━━━ MATERIAL FOR THIS EXERCISE
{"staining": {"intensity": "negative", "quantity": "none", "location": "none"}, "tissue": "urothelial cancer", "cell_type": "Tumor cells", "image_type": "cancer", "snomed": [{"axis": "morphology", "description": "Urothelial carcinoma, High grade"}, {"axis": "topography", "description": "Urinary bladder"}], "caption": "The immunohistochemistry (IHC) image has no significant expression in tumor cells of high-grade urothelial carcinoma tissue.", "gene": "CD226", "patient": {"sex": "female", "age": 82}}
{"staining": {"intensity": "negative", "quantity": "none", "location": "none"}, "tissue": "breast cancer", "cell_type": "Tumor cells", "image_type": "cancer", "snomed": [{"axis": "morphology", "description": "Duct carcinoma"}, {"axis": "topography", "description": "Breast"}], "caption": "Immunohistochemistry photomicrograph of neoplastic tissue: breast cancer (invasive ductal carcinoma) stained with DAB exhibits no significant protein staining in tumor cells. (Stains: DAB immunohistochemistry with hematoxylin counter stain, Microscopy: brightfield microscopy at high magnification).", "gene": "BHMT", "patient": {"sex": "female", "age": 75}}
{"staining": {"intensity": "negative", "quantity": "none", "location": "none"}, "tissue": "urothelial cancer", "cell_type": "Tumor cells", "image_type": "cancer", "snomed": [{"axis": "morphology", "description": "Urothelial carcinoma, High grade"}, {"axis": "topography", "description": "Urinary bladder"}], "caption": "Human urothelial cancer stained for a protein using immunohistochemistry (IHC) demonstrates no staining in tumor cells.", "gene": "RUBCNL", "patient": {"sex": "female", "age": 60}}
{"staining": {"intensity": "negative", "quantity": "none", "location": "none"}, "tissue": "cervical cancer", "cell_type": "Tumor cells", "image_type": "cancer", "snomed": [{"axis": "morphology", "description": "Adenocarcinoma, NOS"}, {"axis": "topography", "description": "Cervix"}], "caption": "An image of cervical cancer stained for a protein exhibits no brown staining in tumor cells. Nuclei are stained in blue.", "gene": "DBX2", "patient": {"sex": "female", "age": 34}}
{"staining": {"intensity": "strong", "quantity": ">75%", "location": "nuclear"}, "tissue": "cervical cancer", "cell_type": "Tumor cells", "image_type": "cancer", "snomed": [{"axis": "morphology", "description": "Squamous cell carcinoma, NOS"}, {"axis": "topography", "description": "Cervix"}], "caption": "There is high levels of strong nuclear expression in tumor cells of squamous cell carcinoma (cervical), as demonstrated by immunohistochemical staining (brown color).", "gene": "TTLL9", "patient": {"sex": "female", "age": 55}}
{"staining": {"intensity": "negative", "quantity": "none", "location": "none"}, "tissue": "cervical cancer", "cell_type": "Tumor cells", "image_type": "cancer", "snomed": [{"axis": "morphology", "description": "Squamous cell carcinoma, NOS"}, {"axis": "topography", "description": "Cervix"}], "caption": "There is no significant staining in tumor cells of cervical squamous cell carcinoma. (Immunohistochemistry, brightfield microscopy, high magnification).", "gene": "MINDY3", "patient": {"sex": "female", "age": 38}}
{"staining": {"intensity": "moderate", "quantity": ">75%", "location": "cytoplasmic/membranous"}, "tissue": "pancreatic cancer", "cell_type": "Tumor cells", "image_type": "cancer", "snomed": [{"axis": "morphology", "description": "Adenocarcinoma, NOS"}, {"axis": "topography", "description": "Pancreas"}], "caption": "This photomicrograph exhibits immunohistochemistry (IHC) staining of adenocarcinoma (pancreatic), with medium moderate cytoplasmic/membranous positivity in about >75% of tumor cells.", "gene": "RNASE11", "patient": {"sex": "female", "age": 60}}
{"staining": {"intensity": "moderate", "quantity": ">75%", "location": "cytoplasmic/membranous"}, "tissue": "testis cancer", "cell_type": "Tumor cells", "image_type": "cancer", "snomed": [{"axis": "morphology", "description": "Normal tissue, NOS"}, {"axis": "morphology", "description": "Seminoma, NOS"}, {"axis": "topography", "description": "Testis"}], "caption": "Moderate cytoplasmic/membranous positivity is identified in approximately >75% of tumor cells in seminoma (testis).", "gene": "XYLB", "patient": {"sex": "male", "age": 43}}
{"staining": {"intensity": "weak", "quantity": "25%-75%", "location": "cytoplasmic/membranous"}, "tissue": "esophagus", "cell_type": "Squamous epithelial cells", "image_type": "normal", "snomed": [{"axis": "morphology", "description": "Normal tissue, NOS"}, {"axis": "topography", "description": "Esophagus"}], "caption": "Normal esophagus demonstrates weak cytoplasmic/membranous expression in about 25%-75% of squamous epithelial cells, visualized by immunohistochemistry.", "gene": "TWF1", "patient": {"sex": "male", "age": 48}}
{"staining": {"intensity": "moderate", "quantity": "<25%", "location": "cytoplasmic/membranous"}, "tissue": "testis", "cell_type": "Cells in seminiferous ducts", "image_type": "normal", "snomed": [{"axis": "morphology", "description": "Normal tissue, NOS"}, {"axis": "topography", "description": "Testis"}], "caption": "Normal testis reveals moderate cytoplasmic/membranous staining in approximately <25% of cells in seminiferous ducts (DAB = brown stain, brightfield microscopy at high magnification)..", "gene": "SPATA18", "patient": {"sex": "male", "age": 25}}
━━━━━━
**DESCRIPTION OF THE TASK**
What is needed here is the full listing, restated word for word.

**RESPONSE AREA**
{"staining": {"intensity": "negative", "quantity": "none", "location": "none"}, "tissue": "urothelial cancer", "cell_type": "Tumor cells", "image_type": "cancer", "snomed": [{"axis": "morphology", "description": "Urothelial carcinoma, High grade"}, {"axis": "topography", "description": "Urinary bladder"}], "caption": "The immunohistochemistry (IHC) image has no significant expression in tumor cells of high-grade urothelial carcinoma tissue.", "gene": "CD226", "patient": {"sex": "female", "age": 82}}
{"staining": {"intensity": "negative", "quantity": "none", "location": "none"}, "tissue": "breast cancer", "cell_type": "Tumor cells", "image_type": "cancer", "snomed": [{"axis": "morphology", "description": "Duct carcinoma"}, {"axis": "topography", "description": "Breast"}], "caption": "Immunohistochemistry photomicrograph of neoplastic tissue: breast cancer (invasive ductal carcinoma) stained with DAB exhibits no significant protein staining in tumor cells. (Stains: DAB immunohistochemistry with hematoxylin counter stain, Microscopy: brightfield microscopy at high magnification).", "gene": "BHMT", "patient": {"sex": "female", "age": 75}}
{"staining": {"intensity": "negative", "quantity": "none", "location": "none"}, "tissue": "urothelial cancer", "cell_type": "Tumor cells", "image_type": "cancer", "snomed": [{"axis": "morphology", "description": "Urothelial carcinoma, High grade"}, {"axis": "topography", "description": "Urinary bladder"}], "caption": "Human urothelial cancer stained for a protein using immunohistochemistry (IHC) demonstrates no staining in tumor cells.", "gene": "RUBCNL", "patient": {"sex": "female", "age": 60}}
{"staining": {"intensity": "negative", "quantity": "none", "location": "none"}, "tissue": "cervical cancer", "cell_type": "Tumor cells", "image_type": "cancer", "snomed": [{"axis": "morphology", "description": "Adenocarcinoma, NOS"}, {"axis": "topography", "description": "Cervix"}], "caption": "An image of cervical cancer stained for a protein exhibits no brown staining in tumor cells. Nuclei are stained in blue.", "gene": "DBX2", "patient": {"sex": "female", "age": 34}}
{"staining": {"intensity": "strong", "quantity": ">75%", "location": "nuclear"}, "tissue": "cervical cancer", "cell_type": "Tumor cells", "image_type": "cancer", "snomed": [{"axis": "morphology", "description": "Squamous cell carcinoma, NOS"}, {"axis": "topography", "description": "Cervix"}], "caption": "There is high levels of strong nuclear expression in tumor cells of squamous cell carcinoma (cervical), as demonstrated by immunohistochemical staining (brown color).", "gene": "TTLL9", "patient": {"sex": "female", "age": 55}}
{"staining": {"intensity": "negative", "quantity": "none", "location": "none"}, "tissue": "cervical cancer", "cell_type": "Tumor cells", "image_type": "cancer", "snomed": [{"axis": "morphology", "description": "Squamous cell carcinoma, NOS"}, {"axis": "topography", "description": "Cervix"}], "caption": "There is no significant staining in tumor cells of cervical squamous cell carcinoma. (Immunohistochemistry, brightfield microscopy, high magnification).", "gene": "MINDY3", "patient": {"sex": "female", "age": 38}}
{"staining": {"intensity": "moderate", "quantity": ">75%", "location": "cytoplasmic/membranous"}, "tissue": "pancreatic cancer", "cell_type": "Tumor cells", "image_type": "cancer", "snomed": [{"axis": "morphology", "description": "Adenocarcinoma, NOS"}, {"axis": "topography", "description": "Pancreas"}], "caption": "This photomicrograph exhibits immunohistochemistry (IHC) staining of adenocarcinoma (pancreatic), with medium moderate cytoplasmic/membranous positivity in about >75% of tumor cells.", "gene": "RNASE11", "patient": {"sex": "female", "age": 60}}
{"staining": {"intensity": "moderate", "quantity": ">75%", "location": "cytoplasmic/membranous"}, "tissue": "testis cancer", "cell_type": "Tumor cells", "image_type": "cancer", "snomed": [{"axis": "morphology", "description": "Normal tissue, NOS"}, {"axis": "morphology", "description": "Seminoma, NOS"}, {"axis": "topography", "description": "Testis"}], "caption": "Moderate cytoplasmic/membranous positivity is identified in approximately >75% of tumor cells in seminoma (testis).", "gene": "XYLB", "patient": {"sex": "male", "age": 43}}
{"staining": {"intensity": "weak", "quantity": "25%-75%", "location": "cytoplasmic/membranous"}, "tissue": "esophagus", "cell_type": "Squamous epithelial cells", "image_type": "normal", "snomed": [{"axis": "morphology", "description": "Normal tissue, NOS"}, {"axis": "topography", "description": "Esophagus"}], "caption": "Normal esophagus demonstrates weak cytoplasmic/membranous expression in about 25%-75% of squamous epithelial cells, visualized by immunohistochemistry.", "gene": "TWF1", "patient": {"sex": "male", "age": 48}}
{"staining": {"intensity": "moderate", "quantity": "<25%", "location": "cytoplasmic/membranous"}, "tissue": "testis", "cell_type": "Cells in seminiferous ducts", "image_type": "normal", "snomed": [{"axis": "morphology", "description": "Normal tissue, NOS"}, {"axis": "topography", "description": "Testis"}], "caption": "Normal testis reveals moderate cytoplasmic/membranous staining in approximately <25% of cells in seminiferous ducts (DAB = brown stain, brightfield microscopy at high magnification)..", "gene": "SPATA18", "patient": {"sex": "male", "age": 25}}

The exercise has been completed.